Bentuk Fixed Effect Model.adalah dengan memasukan variabel dummy untuk
menyatakan perbedaan intersep. Ketika dummy digunakan untuk mengestimasi
fixed effect, maka persamaan tersebut disebut sebagai Least Square Dummy
Variable (LSDV). Sehingga persamaannya:
LogPEit = α0 + α1LogBMit-1 + α2LogAK it + α3LogPENit + α4LogDFit + β1D1 +
β2D2 + β3D3 + + β4D4 + β5D5 + β6D6 + β7D7+ β8D8 + β9D9 + β10D10 +
β11D11 + β12D12 + β13D13 + β14D14 + β15D15 + β16D16 + β17D17 + β18D18
+ β19D19 + β20D20 + β21D21 + β22D22 + β23D23 + β24D24 + β25D25 +
β26D26 + β27D27 + β28D28 + β29D29 + β30D30 + β31D31+ β32D32 + β33D33
+ β34D34 + εit…….……………………………………………….….(2)
Dimana D1 hingga D34 menunjukkan 34 dummy kabupaten/ kota di
Provinsi Jawa Tengah kecuali Kota Semarang yang merupakan benchmark dalam
penelitian ini.
Deteksi Penyimpangan Asumsi Klasik
a. Deteksi Multikolinearitas
Menurut Gujarati (2003), indikator-indikator untuk mendeteksi ada
tidaknya multikolinearitas dalam model adalah sebagai berikut. Pertama, nilai R2
tinggi namun variabel independen banyak yang tidak signifikan. Untuk
memperoleh nilai R2, maka terlebih dahulu dilakukan estimasi terhadap model
awal persamaan. Apabila nilai R2 tinggi (misalnya lebih dari 0,8) dan variabel
independen banyak yang tidak signifikan maka dalam model regresi tersebut
terdapat multikolinearitas.
Kedua, dengan melakukan regresi parsial. Menggunakan regresi parsial
pada masing-masing variabel independen, kemudian membandingkan nilai R2
dalam model persamaan awal dengan R2 pada model regresi parsial.

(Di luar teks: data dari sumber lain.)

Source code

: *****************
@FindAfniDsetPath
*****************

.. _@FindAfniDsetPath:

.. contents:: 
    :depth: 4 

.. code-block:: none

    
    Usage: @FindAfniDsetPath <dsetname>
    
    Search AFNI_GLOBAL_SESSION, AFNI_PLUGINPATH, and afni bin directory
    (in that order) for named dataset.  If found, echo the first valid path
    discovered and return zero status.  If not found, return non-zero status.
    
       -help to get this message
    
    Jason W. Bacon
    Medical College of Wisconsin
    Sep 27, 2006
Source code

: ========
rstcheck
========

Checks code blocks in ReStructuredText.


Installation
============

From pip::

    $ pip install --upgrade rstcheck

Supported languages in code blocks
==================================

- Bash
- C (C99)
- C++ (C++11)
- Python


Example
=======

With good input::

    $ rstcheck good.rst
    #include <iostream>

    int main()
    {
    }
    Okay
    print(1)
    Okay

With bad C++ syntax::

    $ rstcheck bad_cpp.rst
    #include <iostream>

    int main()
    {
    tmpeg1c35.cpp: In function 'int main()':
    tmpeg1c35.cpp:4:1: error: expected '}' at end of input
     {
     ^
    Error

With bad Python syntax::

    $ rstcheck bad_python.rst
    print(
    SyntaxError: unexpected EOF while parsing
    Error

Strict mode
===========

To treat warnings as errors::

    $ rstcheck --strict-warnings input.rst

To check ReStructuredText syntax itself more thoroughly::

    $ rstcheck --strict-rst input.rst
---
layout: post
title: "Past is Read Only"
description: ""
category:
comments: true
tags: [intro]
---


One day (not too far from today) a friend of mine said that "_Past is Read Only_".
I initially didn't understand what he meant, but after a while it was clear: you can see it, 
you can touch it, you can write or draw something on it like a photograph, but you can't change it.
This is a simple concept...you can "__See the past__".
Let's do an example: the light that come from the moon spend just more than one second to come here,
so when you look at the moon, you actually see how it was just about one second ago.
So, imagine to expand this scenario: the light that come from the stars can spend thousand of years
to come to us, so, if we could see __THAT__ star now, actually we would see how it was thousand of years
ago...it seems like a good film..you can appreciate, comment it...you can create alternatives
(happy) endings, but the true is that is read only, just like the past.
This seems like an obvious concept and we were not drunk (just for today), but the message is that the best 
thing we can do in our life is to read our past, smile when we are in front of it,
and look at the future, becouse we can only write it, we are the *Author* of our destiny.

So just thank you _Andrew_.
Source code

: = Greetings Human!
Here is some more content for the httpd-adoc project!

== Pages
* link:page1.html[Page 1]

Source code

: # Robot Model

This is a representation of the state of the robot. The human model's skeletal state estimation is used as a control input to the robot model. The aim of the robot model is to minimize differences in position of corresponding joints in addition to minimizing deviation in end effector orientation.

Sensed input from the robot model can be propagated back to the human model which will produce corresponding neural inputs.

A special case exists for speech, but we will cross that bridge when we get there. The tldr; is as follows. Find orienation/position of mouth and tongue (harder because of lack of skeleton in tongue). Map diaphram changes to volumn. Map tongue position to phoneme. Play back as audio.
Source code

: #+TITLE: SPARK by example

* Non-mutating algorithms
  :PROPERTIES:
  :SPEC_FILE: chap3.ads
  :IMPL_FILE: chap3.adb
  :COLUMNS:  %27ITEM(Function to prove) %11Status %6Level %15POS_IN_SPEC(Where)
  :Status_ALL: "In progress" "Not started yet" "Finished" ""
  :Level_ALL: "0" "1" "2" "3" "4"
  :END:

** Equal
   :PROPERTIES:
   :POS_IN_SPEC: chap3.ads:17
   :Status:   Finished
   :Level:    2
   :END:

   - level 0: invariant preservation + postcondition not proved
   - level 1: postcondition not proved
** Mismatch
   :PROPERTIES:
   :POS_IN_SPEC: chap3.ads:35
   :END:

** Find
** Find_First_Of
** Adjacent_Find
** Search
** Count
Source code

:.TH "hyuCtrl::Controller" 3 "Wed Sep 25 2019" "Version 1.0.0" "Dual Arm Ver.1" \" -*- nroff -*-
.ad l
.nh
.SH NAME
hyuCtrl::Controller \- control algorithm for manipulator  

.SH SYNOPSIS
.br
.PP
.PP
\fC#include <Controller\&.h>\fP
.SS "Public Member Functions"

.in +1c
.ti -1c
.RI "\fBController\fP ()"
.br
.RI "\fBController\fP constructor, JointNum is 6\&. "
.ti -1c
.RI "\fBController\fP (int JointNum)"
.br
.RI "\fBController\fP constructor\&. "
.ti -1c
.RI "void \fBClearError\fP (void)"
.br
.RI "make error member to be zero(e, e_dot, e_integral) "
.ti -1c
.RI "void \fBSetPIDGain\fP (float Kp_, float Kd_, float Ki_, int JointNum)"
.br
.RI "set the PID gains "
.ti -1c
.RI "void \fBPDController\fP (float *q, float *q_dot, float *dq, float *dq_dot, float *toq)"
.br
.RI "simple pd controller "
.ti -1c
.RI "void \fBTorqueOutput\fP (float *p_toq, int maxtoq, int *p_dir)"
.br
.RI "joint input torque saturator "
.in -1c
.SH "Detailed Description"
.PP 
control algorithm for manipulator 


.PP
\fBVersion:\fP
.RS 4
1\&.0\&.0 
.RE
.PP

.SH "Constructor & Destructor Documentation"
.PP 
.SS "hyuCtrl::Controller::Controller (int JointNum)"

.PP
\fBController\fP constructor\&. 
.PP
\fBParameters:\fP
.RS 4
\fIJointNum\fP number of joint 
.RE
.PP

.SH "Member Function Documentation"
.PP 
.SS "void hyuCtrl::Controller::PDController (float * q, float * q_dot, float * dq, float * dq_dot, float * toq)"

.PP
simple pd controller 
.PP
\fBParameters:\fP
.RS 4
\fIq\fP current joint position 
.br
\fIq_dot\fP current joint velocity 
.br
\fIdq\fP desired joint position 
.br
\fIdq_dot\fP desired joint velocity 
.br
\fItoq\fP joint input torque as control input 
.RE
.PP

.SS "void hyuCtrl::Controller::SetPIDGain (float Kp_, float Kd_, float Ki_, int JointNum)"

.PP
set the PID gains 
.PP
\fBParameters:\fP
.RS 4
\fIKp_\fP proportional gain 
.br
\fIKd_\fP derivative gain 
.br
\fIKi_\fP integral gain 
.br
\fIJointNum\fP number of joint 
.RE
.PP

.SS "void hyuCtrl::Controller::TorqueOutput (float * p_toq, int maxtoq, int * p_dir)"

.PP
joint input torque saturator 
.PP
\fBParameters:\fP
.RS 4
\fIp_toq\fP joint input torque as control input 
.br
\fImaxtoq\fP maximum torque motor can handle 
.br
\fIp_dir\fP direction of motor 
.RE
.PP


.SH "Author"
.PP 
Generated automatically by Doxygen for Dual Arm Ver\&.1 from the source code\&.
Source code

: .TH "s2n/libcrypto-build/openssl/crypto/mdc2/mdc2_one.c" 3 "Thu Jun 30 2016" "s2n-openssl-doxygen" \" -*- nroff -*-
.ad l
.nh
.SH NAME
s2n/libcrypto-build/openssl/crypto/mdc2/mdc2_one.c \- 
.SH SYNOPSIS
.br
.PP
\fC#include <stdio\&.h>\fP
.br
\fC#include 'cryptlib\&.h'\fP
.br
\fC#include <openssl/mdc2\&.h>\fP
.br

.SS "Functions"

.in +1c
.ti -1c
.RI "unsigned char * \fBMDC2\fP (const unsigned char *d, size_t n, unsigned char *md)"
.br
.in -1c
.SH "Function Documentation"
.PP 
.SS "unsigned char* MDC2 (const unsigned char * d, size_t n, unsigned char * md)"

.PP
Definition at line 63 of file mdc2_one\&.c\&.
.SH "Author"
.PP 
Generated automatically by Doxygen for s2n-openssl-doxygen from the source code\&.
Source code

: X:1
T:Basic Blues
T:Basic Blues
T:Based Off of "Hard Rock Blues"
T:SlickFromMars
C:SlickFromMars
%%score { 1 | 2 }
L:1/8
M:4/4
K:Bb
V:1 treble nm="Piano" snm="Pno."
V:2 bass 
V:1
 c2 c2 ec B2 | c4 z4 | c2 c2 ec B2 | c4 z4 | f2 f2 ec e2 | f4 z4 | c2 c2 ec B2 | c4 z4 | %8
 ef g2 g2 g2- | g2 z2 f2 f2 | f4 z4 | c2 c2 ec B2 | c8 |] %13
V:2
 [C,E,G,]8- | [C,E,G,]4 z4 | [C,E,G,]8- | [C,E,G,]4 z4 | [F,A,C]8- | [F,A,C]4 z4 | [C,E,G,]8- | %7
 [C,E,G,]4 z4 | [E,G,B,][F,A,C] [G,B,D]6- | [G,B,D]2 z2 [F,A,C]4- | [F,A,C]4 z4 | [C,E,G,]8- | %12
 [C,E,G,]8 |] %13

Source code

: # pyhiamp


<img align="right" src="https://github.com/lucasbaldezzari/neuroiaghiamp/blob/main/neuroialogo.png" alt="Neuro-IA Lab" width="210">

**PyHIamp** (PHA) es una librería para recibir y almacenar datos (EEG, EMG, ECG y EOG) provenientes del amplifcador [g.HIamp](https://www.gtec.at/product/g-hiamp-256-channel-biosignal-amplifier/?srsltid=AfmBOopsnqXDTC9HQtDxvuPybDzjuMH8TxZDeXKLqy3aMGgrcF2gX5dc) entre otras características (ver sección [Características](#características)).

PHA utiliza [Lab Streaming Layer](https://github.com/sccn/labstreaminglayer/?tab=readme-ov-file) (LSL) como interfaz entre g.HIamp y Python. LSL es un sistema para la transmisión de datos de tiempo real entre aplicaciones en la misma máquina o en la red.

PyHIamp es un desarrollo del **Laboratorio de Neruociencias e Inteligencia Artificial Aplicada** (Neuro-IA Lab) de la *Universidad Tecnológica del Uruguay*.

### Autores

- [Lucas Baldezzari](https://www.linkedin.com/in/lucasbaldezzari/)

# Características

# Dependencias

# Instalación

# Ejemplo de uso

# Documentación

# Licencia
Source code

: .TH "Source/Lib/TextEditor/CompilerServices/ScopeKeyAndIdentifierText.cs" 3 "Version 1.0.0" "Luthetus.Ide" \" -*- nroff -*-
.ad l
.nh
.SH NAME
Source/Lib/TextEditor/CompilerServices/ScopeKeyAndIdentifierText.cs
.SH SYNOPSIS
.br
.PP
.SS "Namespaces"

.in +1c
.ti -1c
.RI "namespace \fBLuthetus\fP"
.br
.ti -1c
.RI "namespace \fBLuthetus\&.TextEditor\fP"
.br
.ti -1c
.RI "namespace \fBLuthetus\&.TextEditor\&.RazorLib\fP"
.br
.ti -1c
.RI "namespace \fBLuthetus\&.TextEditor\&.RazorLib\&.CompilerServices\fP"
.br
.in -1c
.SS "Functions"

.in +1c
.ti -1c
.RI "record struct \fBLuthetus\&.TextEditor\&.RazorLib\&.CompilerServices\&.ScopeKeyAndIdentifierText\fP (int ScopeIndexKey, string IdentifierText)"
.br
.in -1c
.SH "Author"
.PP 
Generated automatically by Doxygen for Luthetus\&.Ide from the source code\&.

Jika nilai R2
dalam regresi parsial lebih tinggi maka terdapat multikolinearitas.
17
b. Deteksi Heteroskedastisitas
Dalam penelitian ini, untuk mendeteksi ada tidaknya heteroskedastisitas
dalam model persamaan regresi dengan menggunakan metode White
Heteroskedasticity test yang telah disediakan dalam program eviews. Hasil yang
diperhatikan dari uji ini adalah nilai F dan Obs*R-Squared. Jika nilai Obs*R-
Squared lebih kecil χ2 tabel, maka tidak terjadi heteroskedastisitas. Demikian pula
sebaliknya (Shochrul dkk, 2011).
c. Deteksi Autokorelasi
Salah satu cara untuk menguji ada tidaknya autokorelasi dalam suatu
model persamaan regresi adalah Breusch & Godfrey Test (BG Test) atau Uji
Lagrange-Multiplier (LM). Secara manual, jika χ2 tabel lebih besar dari Obs*R-
Squared maka model tersebut bebas dari autokorelasi (Firmansyah, 2008).
d. Deteksi Normalitas
Deteksi normalitas dapat juga dilihat dari koefisien Jarque-Bera dan
probabilitasnya. Kedua angka ini bersifat saling mendukung. Apabila probabilitas
lebih besar dari 5%, maka data terdistribusi normal (hipotesisnya adalah data
terdistribusi normal (Winarno, 2009).
Uji Statistik
Uji statistik yang digunakan dalam penelitian ini meliputi uji signifikansi
baik secara individual (uji t) maupun secara keseluruhan (uji F) dan interpretasi
hasil yang ditunjukkan oleh koefisien determinasinya (R2).
4. HASIL DAN PEMBAHASAN
4.1 Analisis Data
4.1.1 Asumsi Regresi Linier Klasik
Deteksi Multikolinearitas
Pertama, dengan melihat nilai R2 dan pengujian statistik terhadap variabel-
variabel independen baik secara individual dengan uji t maupun secara serentak
dengan uji F. Berdasarkan hasil regresi utama terhadap semua variabel
independen yang ditunjukkan oleh tabel 4.7 diketahui bahwa nilai R2 tinggi yaitu
sebesar 0.806536 atau sebesar 80,65% dan nilai Adjusted R2 sebesar 0.763544
18
atau sebesar 76,35%. Kemudian berdasarkan hasil pengujian serentak (uji F) yang
dilakukan dengan menggunakan nilai probabilitas dengan tingkat kepercayaan
95% (α = 5%) diperoleh nilai probabilitas 0,000000 yang berarti Ho diterima atau
uji F signifikan karena nilai probabilitas kurang dari nilai α (5%). Sedangkan
untuk pengujian statistik secara individual (uji t) diperoleh hasil bahwa sebagian
besar variabel signifikan secara statistik.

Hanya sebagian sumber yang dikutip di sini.